● **TASK**
Within the entries that follow, show each line where the word "space" occurs.

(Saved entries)
--------

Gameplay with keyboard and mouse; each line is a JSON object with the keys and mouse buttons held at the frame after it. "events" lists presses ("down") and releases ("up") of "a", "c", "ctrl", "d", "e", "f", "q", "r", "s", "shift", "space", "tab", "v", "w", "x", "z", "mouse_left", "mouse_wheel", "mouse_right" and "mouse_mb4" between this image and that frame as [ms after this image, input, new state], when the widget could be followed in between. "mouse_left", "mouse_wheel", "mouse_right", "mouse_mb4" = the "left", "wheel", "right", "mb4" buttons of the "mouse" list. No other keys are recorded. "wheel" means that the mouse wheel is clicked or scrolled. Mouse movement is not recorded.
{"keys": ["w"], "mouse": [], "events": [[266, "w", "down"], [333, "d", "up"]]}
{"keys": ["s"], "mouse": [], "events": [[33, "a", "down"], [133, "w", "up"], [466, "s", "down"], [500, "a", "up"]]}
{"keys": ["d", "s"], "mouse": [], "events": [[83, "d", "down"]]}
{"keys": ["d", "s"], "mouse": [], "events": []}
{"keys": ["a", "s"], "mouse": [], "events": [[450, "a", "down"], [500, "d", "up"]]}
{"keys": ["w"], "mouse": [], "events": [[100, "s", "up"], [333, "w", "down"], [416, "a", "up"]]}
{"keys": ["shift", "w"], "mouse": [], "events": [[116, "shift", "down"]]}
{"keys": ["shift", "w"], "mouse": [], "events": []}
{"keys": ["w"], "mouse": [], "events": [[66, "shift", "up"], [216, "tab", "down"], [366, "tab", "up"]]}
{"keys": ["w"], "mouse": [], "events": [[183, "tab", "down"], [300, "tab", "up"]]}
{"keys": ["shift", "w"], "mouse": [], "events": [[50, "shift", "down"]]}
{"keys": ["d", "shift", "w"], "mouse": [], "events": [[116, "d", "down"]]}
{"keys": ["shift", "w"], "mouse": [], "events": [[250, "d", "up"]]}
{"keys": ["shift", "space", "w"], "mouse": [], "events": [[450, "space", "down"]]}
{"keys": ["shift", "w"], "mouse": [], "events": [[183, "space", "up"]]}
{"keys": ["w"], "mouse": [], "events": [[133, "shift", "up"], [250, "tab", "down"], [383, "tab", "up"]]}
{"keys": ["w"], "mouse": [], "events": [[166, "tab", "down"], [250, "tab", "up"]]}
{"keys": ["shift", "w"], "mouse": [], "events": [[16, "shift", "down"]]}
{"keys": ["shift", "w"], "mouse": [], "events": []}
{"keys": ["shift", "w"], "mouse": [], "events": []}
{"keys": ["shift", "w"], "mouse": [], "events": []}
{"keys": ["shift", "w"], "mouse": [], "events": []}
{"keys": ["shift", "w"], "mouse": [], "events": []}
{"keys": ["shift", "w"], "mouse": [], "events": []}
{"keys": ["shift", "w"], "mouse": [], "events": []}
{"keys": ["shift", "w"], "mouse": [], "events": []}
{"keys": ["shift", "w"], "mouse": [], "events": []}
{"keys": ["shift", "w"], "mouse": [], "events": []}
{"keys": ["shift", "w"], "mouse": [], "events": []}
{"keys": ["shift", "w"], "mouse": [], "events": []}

--------

● **RESPONSE TO THIS TASK**
Gameplay with keyboard and mouse; each line is a JSON object with the keys and mouse buttons held at the frame after it. "events" lists presses ("down") and releases ("up") of "a", "c", "ctrl", "d", "e", "f", "q", "r", "s", "shift", "space", "tab", "v", "w", "x", "z", "mouse_left", "mouse_wheel", "mouse_right" and "mouse_mb4" between this image and that frame as [ms after this image, input, new state], when the widget could be followed in between. "mouse_left", "mouse_wheel", "mouse_right", "mouse_mb4" = the "left", "wheel", "right", "mb4" buttons of the "mouse" list. No other keys are recorded. "wheel" means that the mouse wheel is clicked or scrolled. Mouse movement is not recorded.
{"keys": ["shift", "space", "w"], "mouse": [], "events": [[450, "space", "down"]]}
{"keys": ["shift", "w"], "mouse": [], "events": [[183, "space", "up"]]}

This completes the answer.